• _YOUR ASSIGNMENT_:
Make your reply a word-for-word repeat of the records.

"""

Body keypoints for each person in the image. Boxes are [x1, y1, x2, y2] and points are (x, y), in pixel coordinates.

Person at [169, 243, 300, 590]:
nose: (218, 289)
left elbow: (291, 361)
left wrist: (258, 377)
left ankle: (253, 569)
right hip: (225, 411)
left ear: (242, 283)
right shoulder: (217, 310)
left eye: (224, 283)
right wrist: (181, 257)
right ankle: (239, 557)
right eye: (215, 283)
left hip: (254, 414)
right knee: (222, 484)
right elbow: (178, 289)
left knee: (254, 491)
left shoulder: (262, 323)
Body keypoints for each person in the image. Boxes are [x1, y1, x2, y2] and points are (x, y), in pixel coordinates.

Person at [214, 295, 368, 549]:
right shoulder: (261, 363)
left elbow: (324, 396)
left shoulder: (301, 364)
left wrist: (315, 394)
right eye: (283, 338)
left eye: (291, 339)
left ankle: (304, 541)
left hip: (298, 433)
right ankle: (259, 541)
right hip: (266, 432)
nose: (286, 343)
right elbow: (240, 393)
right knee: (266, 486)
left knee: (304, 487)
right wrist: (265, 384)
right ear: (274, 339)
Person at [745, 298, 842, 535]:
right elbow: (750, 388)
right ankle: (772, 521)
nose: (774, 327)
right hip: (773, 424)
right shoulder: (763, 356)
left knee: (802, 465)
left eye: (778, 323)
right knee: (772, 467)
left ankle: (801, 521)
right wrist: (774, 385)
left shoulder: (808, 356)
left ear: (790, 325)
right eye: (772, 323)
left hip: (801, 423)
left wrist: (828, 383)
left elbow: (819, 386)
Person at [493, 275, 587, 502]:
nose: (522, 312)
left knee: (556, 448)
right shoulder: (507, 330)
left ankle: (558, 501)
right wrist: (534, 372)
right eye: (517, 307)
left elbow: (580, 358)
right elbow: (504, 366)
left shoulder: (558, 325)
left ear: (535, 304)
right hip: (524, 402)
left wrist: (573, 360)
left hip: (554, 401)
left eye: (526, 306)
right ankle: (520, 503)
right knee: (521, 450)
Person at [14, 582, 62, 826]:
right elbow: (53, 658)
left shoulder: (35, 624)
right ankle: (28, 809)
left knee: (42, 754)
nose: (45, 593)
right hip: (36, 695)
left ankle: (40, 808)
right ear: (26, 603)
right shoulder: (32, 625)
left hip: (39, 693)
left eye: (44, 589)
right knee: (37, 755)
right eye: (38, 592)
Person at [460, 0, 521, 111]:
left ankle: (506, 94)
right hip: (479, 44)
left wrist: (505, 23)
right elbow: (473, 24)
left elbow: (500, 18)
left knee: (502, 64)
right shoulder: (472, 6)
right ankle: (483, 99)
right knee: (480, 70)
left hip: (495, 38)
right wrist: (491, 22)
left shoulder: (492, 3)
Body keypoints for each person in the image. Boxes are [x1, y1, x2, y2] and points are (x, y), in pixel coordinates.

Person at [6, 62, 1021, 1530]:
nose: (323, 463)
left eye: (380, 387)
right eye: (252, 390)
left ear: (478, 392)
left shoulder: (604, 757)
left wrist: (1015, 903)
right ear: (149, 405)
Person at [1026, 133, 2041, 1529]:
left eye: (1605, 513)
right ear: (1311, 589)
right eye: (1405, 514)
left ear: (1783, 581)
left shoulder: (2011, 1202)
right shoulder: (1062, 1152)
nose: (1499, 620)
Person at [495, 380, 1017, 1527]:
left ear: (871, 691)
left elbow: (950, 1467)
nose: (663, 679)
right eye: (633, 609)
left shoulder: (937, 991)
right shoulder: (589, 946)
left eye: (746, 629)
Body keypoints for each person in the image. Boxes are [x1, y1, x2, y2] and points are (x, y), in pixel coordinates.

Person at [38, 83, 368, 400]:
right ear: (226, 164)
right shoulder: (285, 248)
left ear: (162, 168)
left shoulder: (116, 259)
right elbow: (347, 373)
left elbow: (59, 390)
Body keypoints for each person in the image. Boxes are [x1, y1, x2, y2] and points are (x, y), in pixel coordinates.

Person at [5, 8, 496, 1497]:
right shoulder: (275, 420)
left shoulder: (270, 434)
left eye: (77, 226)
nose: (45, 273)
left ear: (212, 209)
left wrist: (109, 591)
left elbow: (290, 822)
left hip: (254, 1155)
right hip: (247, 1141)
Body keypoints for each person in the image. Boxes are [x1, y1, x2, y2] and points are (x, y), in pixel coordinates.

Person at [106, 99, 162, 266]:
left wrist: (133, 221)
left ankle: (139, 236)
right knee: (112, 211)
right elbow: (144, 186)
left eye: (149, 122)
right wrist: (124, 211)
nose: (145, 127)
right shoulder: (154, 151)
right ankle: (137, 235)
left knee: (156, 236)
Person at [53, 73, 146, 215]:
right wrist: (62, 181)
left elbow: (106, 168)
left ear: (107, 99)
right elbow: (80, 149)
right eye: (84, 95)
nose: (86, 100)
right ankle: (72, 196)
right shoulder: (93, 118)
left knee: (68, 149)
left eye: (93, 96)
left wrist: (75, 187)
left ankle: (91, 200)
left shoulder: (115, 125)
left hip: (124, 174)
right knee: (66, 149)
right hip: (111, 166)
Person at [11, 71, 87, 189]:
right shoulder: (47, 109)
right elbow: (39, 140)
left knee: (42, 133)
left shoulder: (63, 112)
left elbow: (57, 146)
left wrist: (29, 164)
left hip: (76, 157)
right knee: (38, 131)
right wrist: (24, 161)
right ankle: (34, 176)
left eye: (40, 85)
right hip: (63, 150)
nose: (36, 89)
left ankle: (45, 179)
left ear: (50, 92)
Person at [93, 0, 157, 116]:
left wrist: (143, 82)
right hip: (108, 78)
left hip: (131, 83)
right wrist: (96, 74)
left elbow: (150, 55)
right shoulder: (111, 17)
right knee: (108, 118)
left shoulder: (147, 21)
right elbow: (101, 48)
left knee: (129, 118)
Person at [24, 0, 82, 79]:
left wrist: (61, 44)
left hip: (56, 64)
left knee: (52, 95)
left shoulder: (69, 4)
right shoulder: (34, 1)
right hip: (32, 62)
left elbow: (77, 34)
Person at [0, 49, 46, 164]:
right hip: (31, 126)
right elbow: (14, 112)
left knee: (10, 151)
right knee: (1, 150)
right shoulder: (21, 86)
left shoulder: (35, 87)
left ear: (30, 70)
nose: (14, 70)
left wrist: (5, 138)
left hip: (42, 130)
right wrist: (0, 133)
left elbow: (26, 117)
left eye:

"""

• _ANSWER_:
Body keypoints for each person in the image. Boxes are [x1, y1, x2, y2] and points are (x, y), in pixel coordinates.

Person at [169, 243, 300, 590]:
nose: (218, 289)
left elbow: (291, 361)
left wrist: (258, 377)
left ankle: (253, 569)
right hip: (225, 411)
left ear: (242, 283)
right shoulder: (217, 310)
left eye: (224, 283)
right wrist: (181, 257)
right ankle: (239, 557)
right eye: (215, 283)
left hip: (254, 414)
right knee: (222, 484)
right elbow: (178, 289)
left knee: (254, 491)
left shoulder: (262, 323)
Body keypoints for each person in the image. Boxes are [x1, y1, x2, y2] and points are (x, y), in pixel coordinates.

Person at [214, 295, 368, 549]:
right shoulder: (261, 363)
left elbow: (324, 396)
left shoulder: (301, 364)
left wrist: (315, 394)
right eye: (283, 338)
left eye: (291, 339)
left ankle: (304, 541)
left hip: (298, 433)
right ankle: (259, 541)
right hip: (266, 432)
nose: (286, 343)
right elbow: (240, 393)
right knee: (266, 486)
left knee: (304, 487)
right wrist: (265, 384)
right ear: (274, 339)
Person at [745, 298, 842, 535]:
right elbow: (750, 388)
right ankle: (772, 521)
nose: (774, 327)
right hip: (773, 424)
right shoulder: (763, 356)
left knee: (802, 465)
left eye: (778, 323)
right knee: (772, 467)
left ankle: (801, 521)
right wrist: (774, 385)
left shoulder: (808, 356)
left ear: (790, 325)
right eye: (772, 323)
left hip: (801, 423)
left wrist: (828, 383)
left elbow: (819, 386)
Person at [493, 275, 587, 502]:
nose: (522, 312)
left knee: (556, 448)
right shoulder: (507, 330)
left ankle: (558, 501)
right wrist: (534, 372)
right eye: (517, 307)
left elbow: (580, 358)
right elbow: (504, 366)
left shoulder: (558, 325)
left ear: (535, 304)
right hip: (524, 402)
left wrist: (573, 360)
left hip: (554, 401)
left eye: (526, 306)
right ankle: (520, 503)
right knee: (521, 450)
Person at [14, 582, 62, 826]:
right elbow: (53, 658)
left shoulder: (35, 624)
right ankle: (28, 809)
left knee: (42, 754)
nose: (45, 593)
right hip: (36, 695)
left ankle: (40, 808)
right ear: (26, 603)
right shoulder: (32, 625)
left hip: (39, 693)
left eye: (44, 589)
right knee: (37, 755)
right eye: (38, 592)
Person at [460, 0, 521, 111]:
left ankle: (506, 94)
right hip: (479, 44)
left wrist: (505, 23)
right elbow: (473, 24)
left elbow: (500, 18)
left knee: (502, 64)
right shoulder: (472, 6)
right ankle: (483, 99)
right knee: (480, 70)
left hip: (495, 38)
right wrist: (491, 22)
left shoulder: (492, 3)
Body keypoints for each person in the image. Boxes are [x1, y1, x2, y2] and points are (x, y), in pixel coordinates.

Person at [6, 62, 1021, 1530]:
nose: (323, 463)
left eye: (380, 387)
right eye: (252, 390)
left ear: (478, 392)
left shoulder: (604, 757)
left wrist: (1015, 903)
right ear: (149, 405)
Person at [1026, 133, 2041, 1529]:
left eye: (1605, 513)
right ear: (1311, 589)
right eye: (1405, 514)
left ear: (1783, 581)
left shoulder: (2011, 1202)
right shoulder: (1062, 1152)
nose: (1499, 620)
Person at [495, 380, 1017, 1527]:
left ear: (871, 691)
left elbow: (950, 1467)
nose: (663, 679)
right eye: (633, 609)
left shoulder: (937, 991)
right shoulder: (589, 946)
left eye: (746, 629)
Body keypoints for each person in the image. Boxes are [x1, y1, x2, y2] and points are (x, y), in pixel coordinates.

Person at [38, 83, 368, 400]:
right ear: (226, 164)
right shoulder: (285, 248)
left ear: (162, 168)
left shoulder: (116, 259)
right elbow: (347, 373)
left elbow: (59, 390)
Body keypoints for each person in the image. Boxes are [x1, y1, x2, y2] and points are (x, y), in pixel coordinates.

Person at [5, 8, 496, 1497]:
right shoulder: (275, 420)
left shoulder: (270, 434)
left eye: (77, 226)
nose: (45, 273)
left ear: (212, 209)
left wrist: (109, 591)
left elbow: (290, 822)
left hip: (254, 1155)
right hip: (247, 1141)
Body keypoints for each person in the image. Boxes are [x1, y1, x2, y2] and points are (x, y), in pixel coordinates.

Person at [106, 99, 162, 266]:
left wrist: (133, 221)
left ankle: (139, 236)
right knee: (112, 211)
right elbow: (144, 186)
left eye: (149, 122)
right wrist: (124, 211)
nose: (145, 127)
right shoulder: (154, 151)
right ankle: (137, 235)
left knee: (156, 236)
Person at [53, 73, 146, 215]:
right wrist: (62, 181)
left elbow: (106, 168)
left ear: (107, 99)
right elbow: (80, 149)
right eye: (84, 95)
nose: (86, 100)
right ankle: (72, 196)
right shoulder: (93, 118)
left knee: (68, 149)
left eye: (93, 96)
left wrist: (75, 187)
left ankle: (91, 200)
left shoulder: (115, 125)
left hip: (124, 174)
right knee: (66, 149)
right hip: (111, 166)
Person at [11, 71, 87, 189]:
right shoulder: (47, 109)
right elbow: (39, 140)
left knee: (42, 133)
left shoulder: (63, 112)
left elbow: (57, 146)
left wrist: (29, 164)
left hip: (76, 157)
right knee: (38, 131)
right wrist: (24, 161)
right ankle: (34, 176)
left eye: (40, 85)
right hip: (63, 150)
nose: (36, 89)
left ankle: (45, 179)
left ear: (50, 92)
Person at [93, 0, 157, 116]:
left wrist: (143, 82)
right hip: (108, 78)
left hip: (131, 83)
right wrist: (96, 74)
left elbow: (150, 55)
right shoulder: (111, 17)
right knee: (108, 118)
left shoulder: (147, 21)
right elbow: (101, 48)
left knee: (129, 118)
Person at [24, 0, 82, 79]:
left wrist: (61, 44)
left hip: (56, 64)
left knee: (52, 95)
left shoulder: (69, 4)
right shoulder: (34, 1)
right hip: (32, 62)
left elbow: (77, 34)
Person at [0, 49, 46, 164]:
right hip: (31, 126)
right elbow: (14, 112)
left knee: (10, 151)
right knee: (1, 150)
right shoulder: (21, 86)
left shoulder: (35, 87)
left ear: (30, 70)
nose: (14, 70)
left wrist: (5, 138)
left hip: (42, 130)
right wrist: (0, 133)
left elbow: (26, 117)
left eye:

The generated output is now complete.